Pertengahan Oktober 2014 yang lengang, di sebuah
kafe remang tempatku menyalakan laptop.
Kafe ini sepi, kafe yang sangat kusukai
untuk melepas lelah. Suasana yang tenang, lampu yang menyala malas, dan segelas
coklat selalu kupesan tiap kali singgah. Tak ada yang lebih melegakan selain
ini.
Laptop ku sudah menyala – lebih tepatnya
laptop adikku yang kupinjam- , dan aku kembali membuka file microsoft excel
yang sudah beberapa tahun kuakrabi. Deretan angka, lika-liku rumus berkelebatan
tiap kali aku pelototi, semuanya sudah terasa tak asing, dekat sekali dengan
ingatan payahku yang terbatas di jam-jam tertentu.
Kuambil pulpen pilot dari saku tas ,
kugoreskan diatas nota tagihan yang selalu datang tiap hari di hidupku, aku
malas saja, sambil membayangkan hal apa saja yang sudah terjadi hari ini.
Aku memang seperti ini, aku suka sekali
mengingat-ingat hal yang sudah terjadi. Aku suka sekali mengingat tempat-tmpat
mana yang kusinggahi. Entah mengapa, aku menikmati saat-saat menikmati musik
bernada halus dan seakan membantuku bertelusur dimensi waktu yang kuciptakan
sendiri.
“Hobi” aneh ini sudah berlangsung lama,
jauh semenjak aku masih berbalut seragam sekolah menengah. Aku sering kali
iseng berjalan-jalan sendiri ke suatu tempat, tanpa tujuan, sambil
mengingat-ingat tempat yang sudah pernah kudatangi. Esensi apa yang
kudapat, sensasi apa yang kudapat, tak jadi soal. Aku nyaman dengan itu semua.

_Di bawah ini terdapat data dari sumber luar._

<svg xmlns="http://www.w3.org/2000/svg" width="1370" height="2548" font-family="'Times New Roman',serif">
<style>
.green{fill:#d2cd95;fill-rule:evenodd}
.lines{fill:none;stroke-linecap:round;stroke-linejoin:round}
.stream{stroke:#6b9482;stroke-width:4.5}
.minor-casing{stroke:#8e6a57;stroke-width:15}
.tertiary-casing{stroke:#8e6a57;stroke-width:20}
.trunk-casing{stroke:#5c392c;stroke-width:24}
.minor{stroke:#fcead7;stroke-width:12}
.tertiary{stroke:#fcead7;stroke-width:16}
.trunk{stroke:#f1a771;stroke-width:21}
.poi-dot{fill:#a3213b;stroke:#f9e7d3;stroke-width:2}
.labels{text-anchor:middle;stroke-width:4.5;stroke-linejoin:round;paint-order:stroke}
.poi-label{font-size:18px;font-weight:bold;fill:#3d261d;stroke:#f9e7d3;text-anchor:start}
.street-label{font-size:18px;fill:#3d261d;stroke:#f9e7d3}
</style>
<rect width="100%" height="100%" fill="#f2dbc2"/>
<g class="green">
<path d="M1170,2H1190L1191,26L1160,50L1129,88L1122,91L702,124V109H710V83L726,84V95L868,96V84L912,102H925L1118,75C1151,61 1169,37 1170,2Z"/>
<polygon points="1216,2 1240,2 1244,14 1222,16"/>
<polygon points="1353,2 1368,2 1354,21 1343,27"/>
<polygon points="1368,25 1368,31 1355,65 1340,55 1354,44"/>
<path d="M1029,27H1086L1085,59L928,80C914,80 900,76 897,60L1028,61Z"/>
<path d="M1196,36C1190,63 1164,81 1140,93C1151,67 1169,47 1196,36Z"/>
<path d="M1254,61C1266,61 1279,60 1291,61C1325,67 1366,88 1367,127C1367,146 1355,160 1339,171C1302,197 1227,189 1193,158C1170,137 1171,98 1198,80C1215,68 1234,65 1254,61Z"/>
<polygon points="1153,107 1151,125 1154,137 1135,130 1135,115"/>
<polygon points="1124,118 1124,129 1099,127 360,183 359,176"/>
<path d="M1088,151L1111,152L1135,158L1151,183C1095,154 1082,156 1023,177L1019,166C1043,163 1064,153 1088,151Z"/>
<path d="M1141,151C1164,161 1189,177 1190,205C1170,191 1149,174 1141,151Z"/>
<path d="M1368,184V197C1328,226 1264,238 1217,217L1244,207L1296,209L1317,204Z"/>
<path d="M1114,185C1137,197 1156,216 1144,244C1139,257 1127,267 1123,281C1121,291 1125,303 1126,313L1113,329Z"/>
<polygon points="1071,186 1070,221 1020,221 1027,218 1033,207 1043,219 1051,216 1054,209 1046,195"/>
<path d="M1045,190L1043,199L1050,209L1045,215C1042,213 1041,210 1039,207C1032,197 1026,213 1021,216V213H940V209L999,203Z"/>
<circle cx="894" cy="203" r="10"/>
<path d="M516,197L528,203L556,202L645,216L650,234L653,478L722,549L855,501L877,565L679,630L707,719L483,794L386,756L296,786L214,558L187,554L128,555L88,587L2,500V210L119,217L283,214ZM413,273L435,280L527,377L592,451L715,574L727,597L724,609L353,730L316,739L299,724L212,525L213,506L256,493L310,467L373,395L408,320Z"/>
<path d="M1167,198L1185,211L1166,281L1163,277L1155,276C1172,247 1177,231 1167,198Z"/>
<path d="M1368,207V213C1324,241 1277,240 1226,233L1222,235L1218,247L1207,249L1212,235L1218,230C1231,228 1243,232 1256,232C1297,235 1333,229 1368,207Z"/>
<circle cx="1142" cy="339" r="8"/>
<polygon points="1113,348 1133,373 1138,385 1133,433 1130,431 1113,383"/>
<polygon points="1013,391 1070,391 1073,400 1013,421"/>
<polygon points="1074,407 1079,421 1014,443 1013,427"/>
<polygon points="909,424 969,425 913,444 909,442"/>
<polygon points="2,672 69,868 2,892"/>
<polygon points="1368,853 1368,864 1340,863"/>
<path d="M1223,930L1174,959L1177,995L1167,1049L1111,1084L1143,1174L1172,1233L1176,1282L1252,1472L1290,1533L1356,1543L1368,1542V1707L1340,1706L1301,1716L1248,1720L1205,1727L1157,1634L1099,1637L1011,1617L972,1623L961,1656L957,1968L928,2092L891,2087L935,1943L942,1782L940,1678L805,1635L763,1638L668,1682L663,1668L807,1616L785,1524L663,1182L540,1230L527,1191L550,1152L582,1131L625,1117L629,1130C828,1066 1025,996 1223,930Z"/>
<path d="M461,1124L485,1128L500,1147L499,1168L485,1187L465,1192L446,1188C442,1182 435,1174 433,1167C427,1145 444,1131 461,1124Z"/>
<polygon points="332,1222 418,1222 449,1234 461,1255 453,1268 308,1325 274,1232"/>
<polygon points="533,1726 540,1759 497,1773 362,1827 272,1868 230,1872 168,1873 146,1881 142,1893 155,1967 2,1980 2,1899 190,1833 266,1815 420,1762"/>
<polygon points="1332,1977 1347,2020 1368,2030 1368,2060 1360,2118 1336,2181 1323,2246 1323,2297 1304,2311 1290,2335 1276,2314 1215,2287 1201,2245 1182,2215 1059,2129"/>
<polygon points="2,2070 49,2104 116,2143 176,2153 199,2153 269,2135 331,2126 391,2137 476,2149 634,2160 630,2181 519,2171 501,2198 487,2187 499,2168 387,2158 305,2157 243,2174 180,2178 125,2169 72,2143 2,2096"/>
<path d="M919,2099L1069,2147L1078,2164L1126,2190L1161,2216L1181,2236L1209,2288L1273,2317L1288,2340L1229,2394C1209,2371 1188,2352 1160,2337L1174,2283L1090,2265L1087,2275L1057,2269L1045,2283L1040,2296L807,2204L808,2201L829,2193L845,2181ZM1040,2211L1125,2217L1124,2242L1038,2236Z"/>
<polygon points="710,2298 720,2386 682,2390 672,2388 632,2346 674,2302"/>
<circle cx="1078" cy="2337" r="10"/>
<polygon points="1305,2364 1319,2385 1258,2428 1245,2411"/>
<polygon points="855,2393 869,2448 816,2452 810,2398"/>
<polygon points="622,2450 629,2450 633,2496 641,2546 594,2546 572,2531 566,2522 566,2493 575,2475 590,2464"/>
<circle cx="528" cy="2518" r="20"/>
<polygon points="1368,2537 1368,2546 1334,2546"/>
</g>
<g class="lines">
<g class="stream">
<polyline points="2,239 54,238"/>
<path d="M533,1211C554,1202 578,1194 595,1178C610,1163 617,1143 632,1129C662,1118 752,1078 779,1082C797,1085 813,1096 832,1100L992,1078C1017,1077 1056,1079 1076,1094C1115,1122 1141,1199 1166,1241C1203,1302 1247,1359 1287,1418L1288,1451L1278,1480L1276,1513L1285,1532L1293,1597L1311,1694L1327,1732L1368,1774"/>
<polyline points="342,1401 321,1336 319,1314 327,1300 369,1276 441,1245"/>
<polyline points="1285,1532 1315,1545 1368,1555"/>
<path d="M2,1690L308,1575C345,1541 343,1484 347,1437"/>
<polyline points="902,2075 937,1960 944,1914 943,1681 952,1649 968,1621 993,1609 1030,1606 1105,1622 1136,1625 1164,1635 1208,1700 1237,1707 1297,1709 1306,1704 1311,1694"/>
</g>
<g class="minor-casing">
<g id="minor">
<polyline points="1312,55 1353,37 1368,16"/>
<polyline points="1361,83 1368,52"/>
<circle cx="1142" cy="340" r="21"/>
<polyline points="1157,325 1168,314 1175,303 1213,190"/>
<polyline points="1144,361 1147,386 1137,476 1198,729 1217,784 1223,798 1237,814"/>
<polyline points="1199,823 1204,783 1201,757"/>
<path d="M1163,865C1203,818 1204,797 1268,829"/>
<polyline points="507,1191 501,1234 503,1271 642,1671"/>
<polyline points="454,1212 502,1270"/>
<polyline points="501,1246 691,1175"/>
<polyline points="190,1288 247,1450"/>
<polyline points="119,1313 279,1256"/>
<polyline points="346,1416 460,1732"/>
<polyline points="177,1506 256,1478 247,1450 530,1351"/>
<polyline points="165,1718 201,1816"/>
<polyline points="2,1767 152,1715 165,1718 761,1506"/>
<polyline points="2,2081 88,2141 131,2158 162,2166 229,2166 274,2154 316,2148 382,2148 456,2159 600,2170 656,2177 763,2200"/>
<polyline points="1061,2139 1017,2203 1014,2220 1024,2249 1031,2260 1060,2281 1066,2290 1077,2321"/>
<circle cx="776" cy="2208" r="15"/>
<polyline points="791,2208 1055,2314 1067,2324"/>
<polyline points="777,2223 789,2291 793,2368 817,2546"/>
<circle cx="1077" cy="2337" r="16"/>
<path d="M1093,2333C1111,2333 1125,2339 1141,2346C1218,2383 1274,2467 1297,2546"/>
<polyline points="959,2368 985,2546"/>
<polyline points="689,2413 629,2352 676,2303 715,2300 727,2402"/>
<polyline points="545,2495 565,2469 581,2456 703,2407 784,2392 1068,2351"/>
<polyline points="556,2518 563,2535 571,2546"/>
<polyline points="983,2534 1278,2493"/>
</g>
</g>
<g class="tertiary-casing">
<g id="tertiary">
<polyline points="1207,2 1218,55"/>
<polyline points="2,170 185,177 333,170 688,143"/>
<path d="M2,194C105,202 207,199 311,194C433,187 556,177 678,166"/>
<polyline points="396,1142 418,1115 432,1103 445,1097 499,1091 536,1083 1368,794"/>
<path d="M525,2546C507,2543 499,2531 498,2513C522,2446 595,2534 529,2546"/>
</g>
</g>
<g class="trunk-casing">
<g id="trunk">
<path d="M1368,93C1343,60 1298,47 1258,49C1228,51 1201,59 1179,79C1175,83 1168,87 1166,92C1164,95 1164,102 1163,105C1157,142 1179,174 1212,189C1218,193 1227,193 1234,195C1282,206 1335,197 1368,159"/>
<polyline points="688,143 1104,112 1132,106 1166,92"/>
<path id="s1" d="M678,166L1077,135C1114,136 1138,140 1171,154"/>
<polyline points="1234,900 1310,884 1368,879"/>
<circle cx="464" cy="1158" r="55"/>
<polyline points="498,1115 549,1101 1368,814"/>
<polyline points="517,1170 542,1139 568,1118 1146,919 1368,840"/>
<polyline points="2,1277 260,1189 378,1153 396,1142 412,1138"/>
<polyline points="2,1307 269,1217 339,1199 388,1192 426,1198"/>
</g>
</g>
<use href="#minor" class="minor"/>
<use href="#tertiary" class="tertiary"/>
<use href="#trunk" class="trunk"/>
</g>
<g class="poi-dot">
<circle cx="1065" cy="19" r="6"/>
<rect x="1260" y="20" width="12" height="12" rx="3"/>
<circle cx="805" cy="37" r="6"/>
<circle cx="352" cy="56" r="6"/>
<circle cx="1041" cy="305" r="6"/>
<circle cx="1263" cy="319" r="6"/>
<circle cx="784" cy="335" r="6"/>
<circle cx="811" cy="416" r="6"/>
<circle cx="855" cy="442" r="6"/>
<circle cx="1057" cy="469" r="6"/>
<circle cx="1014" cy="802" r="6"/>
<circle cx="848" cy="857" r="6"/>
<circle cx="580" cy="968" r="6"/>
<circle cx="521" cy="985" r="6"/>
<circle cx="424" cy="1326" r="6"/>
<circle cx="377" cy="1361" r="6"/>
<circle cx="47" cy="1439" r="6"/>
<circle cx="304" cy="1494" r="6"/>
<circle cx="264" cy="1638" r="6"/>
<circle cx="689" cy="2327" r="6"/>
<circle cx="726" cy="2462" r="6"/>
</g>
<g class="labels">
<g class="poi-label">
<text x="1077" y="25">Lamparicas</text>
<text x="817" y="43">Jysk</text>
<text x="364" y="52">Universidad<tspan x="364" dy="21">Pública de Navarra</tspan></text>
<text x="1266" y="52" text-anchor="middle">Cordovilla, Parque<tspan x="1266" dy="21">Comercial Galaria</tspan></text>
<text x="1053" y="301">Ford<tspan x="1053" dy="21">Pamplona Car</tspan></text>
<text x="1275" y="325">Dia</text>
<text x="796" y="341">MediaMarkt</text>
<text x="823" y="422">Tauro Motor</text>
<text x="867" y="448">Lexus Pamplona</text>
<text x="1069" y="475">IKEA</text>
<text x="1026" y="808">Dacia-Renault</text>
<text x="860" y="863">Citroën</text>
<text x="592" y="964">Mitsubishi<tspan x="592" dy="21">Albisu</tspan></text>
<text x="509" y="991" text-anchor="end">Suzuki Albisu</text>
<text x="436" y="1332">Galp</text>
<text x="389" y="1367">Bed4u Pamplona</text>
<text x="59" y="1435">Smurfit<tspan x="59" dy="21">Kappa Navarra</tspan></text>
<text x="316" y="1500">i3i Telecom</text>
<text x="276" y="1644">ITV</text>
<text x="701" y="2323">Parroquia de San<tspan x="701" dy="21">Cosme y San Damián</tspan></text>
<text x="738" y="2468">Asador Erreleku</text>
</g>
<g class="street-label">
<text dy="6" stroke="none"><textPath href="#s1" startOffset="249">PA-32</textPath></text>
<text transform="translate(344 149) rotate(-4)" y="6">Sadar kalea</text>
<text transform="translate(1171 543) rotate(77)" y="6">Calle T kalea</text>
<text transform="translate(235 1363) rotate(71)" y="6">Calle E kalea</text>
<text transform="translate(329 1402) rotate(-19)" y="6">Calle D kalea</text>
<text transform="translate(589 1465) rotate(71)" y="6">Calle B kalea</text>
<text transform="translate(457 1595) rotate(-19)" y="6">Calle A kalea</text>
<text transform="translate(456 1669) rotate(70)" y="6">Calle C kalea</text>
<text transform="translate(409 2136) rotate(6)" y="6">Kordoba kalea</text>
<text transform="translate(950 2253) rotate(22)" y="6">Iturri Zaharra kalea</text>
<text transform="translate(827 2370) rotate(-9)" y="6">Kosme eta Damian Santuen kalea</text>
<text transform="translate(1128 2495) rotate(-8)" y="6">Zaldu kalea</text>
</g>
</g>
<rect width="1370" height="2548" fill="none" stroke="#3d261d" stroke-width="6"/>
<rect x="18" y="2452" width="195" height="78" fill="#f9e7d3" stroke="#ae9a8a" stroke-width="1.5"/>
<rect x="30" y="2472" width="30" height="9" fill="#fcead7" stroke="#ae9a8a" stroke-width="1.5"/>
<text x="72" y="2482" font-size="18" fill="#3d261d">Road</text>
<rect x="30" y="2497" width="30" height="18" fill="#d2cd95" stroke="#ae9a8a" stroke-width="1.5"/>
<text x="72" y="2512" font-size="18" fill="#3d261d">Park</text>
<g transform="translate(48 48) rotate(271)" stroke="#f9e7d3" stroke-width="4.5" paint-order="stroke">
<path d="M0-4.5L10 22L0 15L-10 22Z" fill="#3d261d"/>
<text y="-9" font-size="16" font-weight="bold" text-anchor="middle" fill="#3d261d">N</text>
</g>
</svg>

Aku bisa merasakan bau darah dari bekas tempat aku memenggal ikan yang kujaring di
sungai saat aku kelas 5 SD di belakang Atma Jaya. Disitulah
pertama kali aku melakukan pembunuhan terhadap makhluk Tuhan yang tak berdosa.
Aku ingat makian tetanggaku
saat anaknya kuhajar gara2 mengempeskan sepedaku di rintik hujan Caturwulan ketiga
ke as 1 SMP. Dahinya membekas memar setelah itu dan ibunya dendam padaku
bertahun-tahun sebelum menyadari bahwa itu hanya kenakalan anak kecil biasa.
Dari kebiasaan ini pula
aku sering dianggap teman-temanku punya ingatan yang kuat tentang
kejadian-kejadian saat dulu pernah satu lingkaran dengan mereka. Contohnya saat
salah seorang temanku bertanya siapa yang kentut saat pelajaran biologi. Ya,
aku ingat. Bahkan aku ingat hari apa dan siapa gurunya saat itu.
Mungkin juga dari
kebiasaan itu pula aku jadi susah berdamai dengan masa laluku. Setiap momen
yang tidak terlupakan, entah baik atau buruk, aku akan selalu ingat itu.
Beberapa tahun terakhir
bahkan aku lebih memanjakan kebiasaanku ini. Aku memang jarang bepergiian, tapi
semua tempat yang pernah kudatangi, dan apa yang sudah kulakukan, dengan siapa.
Aku masih mengingatnya.
Warnet, hotel, taman
bunga, gorong –gorong, wc sekolah, gudang sepeda, Stasiun, terowongan sungai,
warung ikan, rok teman, ruang guru, kantin sekolah, mimbar masjid,gazebo
pantai, hutan gunung, semua tempat itu ada memori kuat, tentang apa yang sudah
terjadi, dengan siapa, dalam rangka apa, dan kapan saja. Suatu kali aku mengunjunginya
lagi hanya untuk diam menikmati aku yang masih hidup dan mengingatnya sebagai
alibi rindu akan kehidupan yang sudah pernah terlewati. Ada banyak kenikmatan
yang aku rasakan disana. Dan aku biasanya akan diam selama beberapa menit.
Mencoba bersyukur atas momen baik, dan mencoba memohon ampun, memaaafkan hidup
dalam momen yang buruk. Sesederhana itu aku menyimpulkan kebiasaanku ini.
Dari dalam kafe remang,
seiring pekerjaan yang kuakhiri karena mata berair akibat mengantuk, sesekali
aku melirik sepasang kursi dan meja disana, pada sebuah kisah yang dipaksakan
selesai, dan pada dua buah gelas penuh minuman dingin yang utuh. Aku mencoba
tersenyum. Aku akan kembali lagi ke sini suatu hari nanti. Demi Dejavu.